▶ **PROBLEM TO SOLVE**
Print, exactly as they appear in the listing below, the lines from the line with "thumb ip: (109, 115)" to the line with "thumb mcp: (122, 110)", with both end lines kept.

▶ **DATA RECORDS**
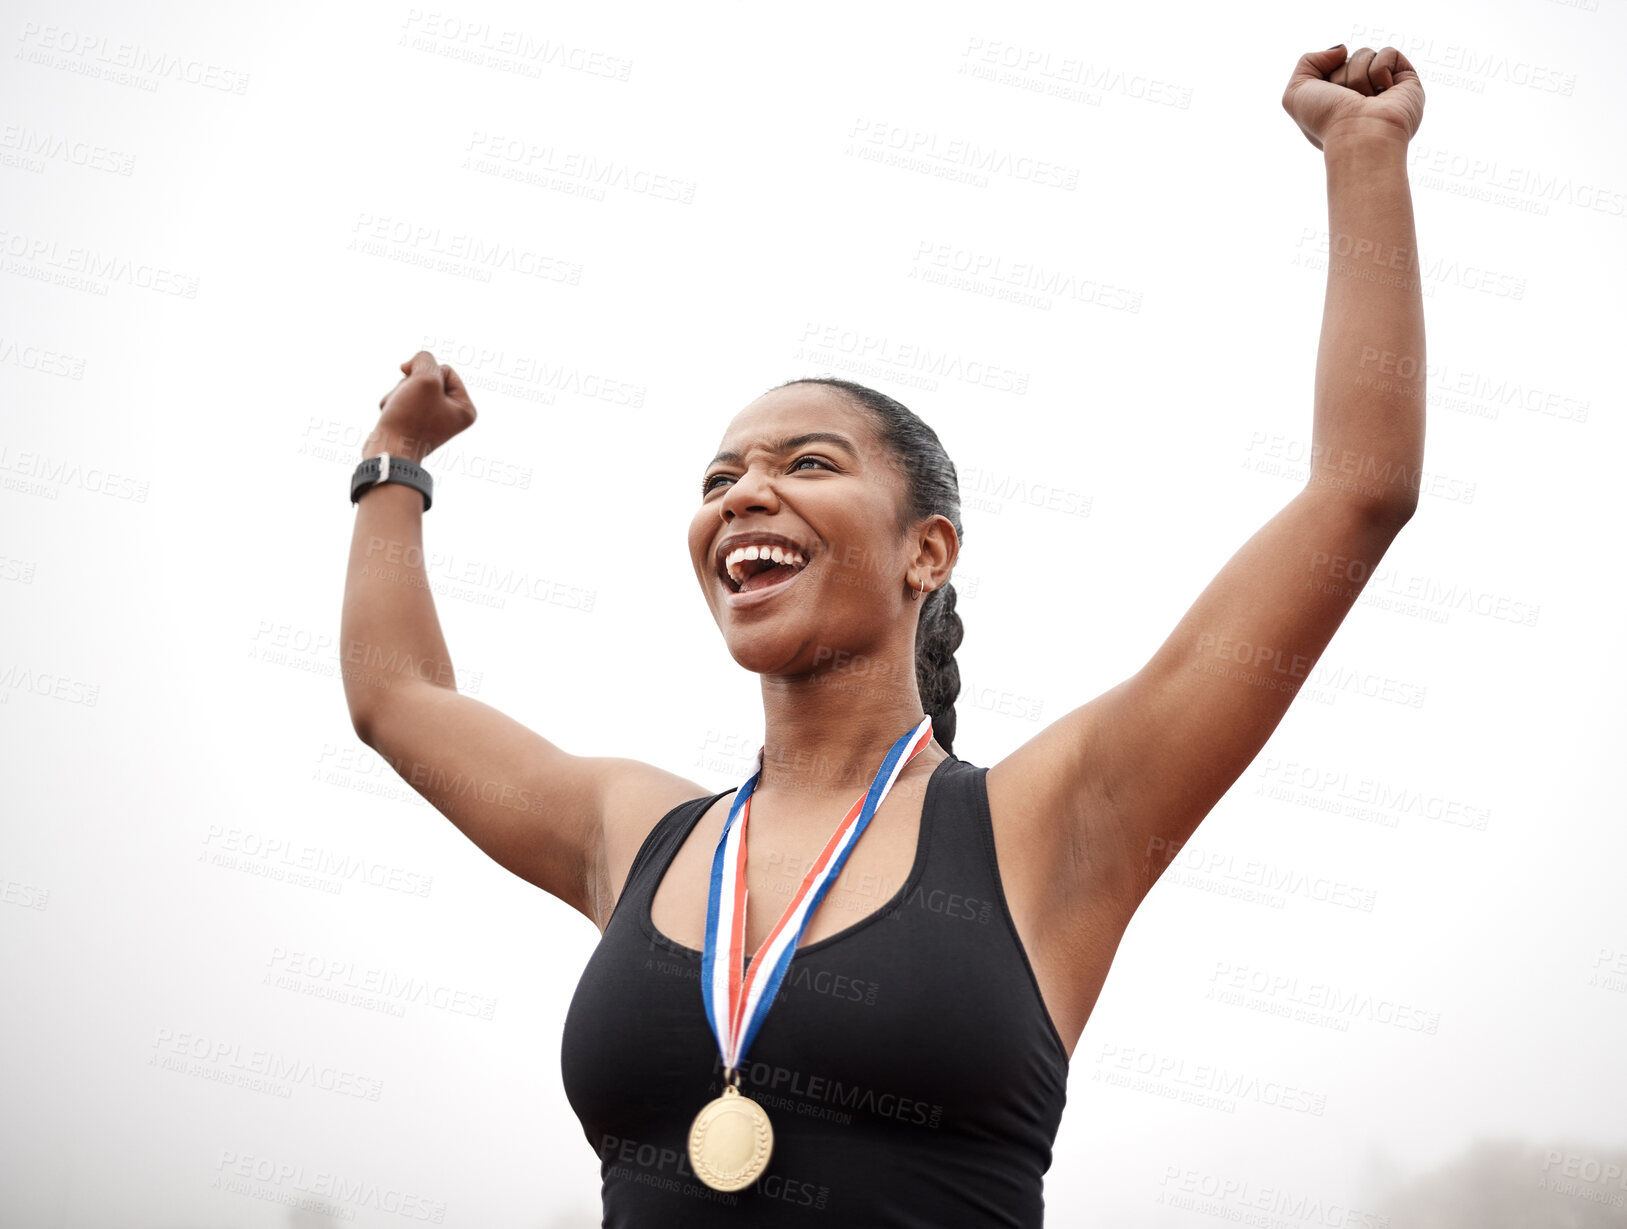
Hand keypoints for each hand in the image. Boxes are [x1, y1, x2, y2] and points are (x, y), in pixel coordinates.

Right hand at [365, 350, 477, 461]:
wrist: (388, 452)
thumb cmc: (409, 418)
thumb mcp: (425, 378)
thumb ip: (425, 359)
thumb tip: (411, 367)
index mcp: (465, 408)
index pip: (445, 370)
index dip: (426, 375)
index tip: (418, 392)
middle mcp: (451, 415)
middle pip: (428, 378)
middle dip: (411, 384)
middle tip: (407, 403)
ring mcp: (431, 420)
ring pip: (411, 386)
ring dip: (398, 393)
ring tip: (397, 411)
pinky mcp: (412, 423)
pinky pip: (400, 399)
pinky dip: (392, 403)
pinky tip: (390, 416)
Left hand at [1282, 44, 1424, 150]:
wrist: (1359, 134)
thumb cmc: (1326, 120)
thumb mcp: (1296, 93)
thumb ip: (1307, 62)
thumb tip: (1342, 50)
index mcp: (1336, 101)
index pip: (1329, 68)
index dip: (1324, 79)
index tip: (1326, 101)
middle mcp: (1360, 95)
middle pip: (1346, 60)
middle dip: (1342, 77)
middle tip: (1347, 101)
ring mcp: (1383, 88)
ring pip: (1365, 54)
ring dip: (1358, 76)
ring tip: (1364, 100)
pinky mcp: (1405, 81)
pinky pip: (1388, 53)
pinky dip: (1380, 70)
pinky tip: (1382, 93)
...
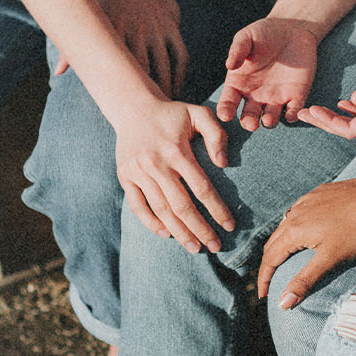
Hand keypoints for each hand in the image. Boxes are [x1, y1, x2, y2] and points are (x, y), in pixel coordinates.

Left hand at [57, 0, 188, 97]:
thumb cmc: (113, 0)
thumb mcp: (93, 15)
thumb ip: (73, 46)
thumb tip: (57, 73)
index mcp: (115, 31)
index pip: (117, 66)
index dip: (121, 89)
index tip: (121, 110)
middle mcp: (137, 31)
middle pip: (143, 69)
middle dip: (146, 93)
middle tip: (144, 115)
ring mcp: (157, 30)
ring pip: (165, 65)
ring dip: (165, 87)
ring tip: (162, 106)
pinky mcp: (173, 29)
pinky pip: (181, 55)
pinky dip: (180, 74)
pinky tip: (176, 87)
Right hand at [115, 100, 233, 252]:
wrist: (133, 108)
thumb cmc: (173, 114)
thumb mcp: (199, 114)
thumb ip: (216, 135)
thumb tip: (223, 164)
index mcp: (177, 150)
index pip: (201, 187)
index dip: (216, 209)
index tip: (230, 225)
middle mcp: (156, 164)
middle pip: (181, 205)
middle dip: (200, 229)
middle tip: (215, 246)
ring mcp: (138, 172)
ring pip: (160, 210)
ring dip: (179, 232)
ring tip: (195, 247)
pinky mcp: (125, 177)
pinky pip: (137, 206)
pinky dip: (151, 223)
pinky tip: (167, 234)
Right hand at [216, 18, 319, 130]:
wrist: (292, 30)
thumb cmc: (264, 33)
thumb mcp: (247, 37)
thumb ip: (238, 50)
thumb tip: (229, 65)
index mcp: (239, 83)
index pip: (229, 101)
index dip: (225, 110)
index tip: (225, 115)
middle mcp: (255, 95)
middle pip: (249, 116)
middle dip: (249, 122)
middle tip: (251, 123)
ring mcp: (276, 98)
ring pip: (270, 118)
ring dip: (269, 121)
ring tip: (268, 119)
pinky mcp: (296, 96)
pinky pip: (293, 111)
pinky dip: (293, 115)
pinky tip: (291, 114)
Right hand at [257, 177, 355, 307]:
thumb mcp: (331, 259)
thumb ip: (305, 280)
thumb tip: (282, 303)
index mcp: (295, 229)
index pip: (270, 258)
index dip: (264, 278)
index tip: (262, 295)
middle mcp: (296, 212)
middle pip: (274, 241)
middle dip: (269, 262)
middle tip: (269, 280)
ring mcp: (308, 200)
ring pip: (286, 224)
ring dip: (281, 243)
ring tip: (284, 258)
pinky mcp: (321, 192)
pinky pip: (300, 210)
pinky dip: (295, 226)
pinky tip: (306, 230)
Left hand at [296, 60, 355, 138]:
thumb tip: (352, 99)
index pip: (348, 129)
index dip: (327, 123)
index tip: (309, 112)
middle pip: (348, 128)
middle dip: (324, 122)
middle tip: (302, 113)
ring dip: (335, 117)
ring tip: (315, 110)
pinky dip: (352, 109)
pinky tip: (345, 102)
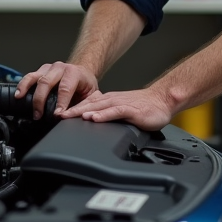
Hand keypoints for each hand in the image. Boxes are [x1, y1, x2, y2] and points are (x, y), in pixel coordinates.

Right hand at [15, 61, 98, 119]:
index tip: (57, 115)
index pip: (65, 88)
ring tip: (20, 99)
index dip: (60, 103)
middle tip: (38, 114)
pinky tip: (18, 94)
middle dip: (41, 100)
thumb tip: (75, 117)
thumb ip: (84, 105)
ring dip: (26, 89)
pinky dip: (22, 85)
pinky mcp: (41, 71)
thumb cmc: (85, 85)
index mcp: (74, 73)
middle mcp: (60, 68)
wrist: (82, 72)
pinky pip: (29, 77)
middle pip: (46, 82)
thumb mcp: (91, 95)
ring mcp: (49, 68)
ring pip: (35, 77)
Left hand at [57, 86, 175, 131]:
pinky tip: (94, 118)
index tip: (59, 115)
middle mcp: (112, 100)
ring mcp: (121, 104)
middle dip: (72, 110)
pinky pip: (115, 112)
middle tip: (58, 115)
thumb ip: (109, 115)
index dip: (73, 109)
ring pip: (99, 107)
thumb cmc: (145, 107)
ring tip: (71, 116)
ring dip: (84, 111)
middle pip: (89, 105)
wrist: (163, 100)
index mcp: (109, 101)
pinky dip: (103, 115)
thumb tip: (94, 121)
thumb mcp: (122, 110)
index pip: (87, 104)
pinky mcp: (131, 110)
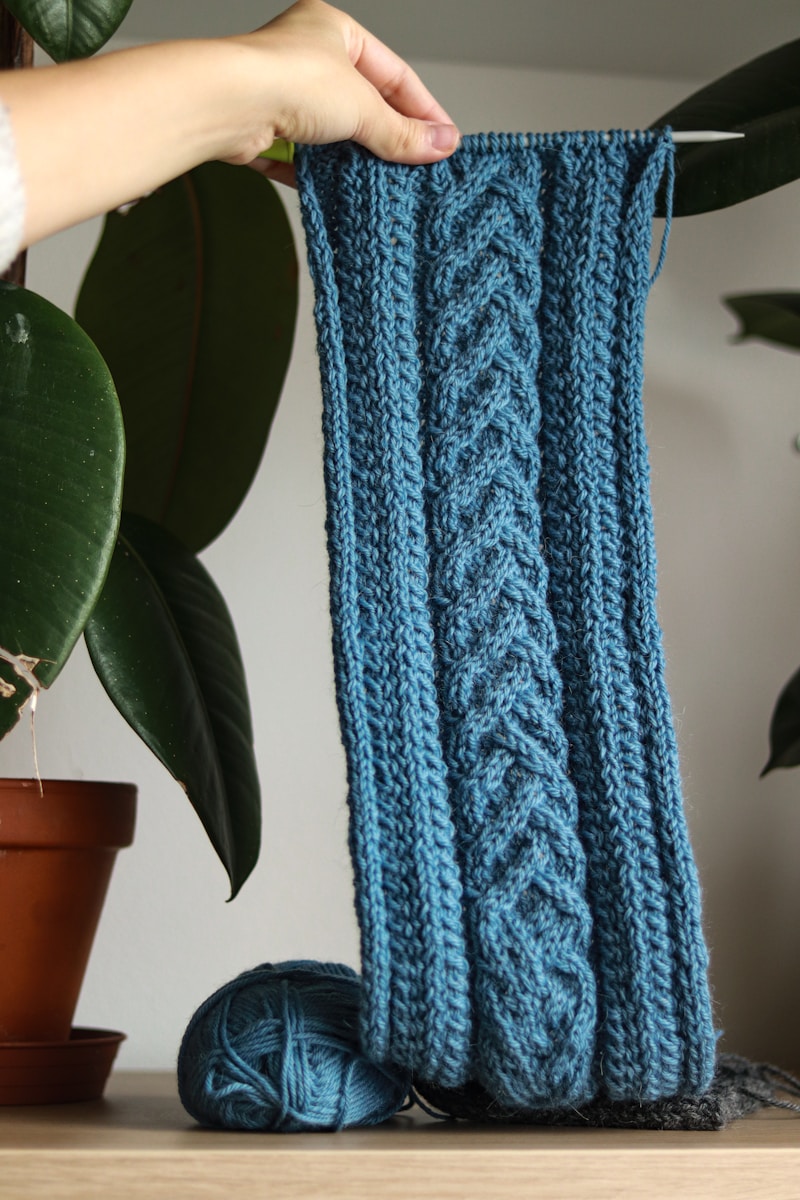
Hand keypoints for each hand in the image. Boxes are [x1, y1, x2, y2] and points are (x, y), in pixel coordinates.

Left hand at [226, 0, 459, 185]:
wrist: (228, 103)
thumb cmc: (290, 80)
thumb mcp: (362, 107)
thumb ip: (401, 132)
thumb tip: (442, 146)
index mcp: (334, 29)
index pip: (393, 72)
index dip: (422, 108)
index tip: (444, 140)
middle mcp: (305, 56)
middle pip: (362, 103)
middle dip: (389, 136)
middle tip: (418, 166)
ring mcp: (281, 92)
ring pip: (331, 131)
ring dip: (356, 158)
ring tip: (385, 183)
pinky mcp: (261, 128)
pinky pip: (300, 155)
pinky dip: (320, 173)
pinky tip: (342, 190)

▶ **RESULT FOR THIS TASK**
thumb ip: (109, 115)
index dip: (73, 109)
ring pip: (99, 107)
thumb cmc: (145, 107)
ring tip: (71, 116)
ring dip: (84, 111)
middle pip: (89, 105)
wrist: (163, 100)
index mcp: (109, 101)
pinky dip: (103, 115)
thumb tip: (94, 121)
thumb mcp: (122, 110)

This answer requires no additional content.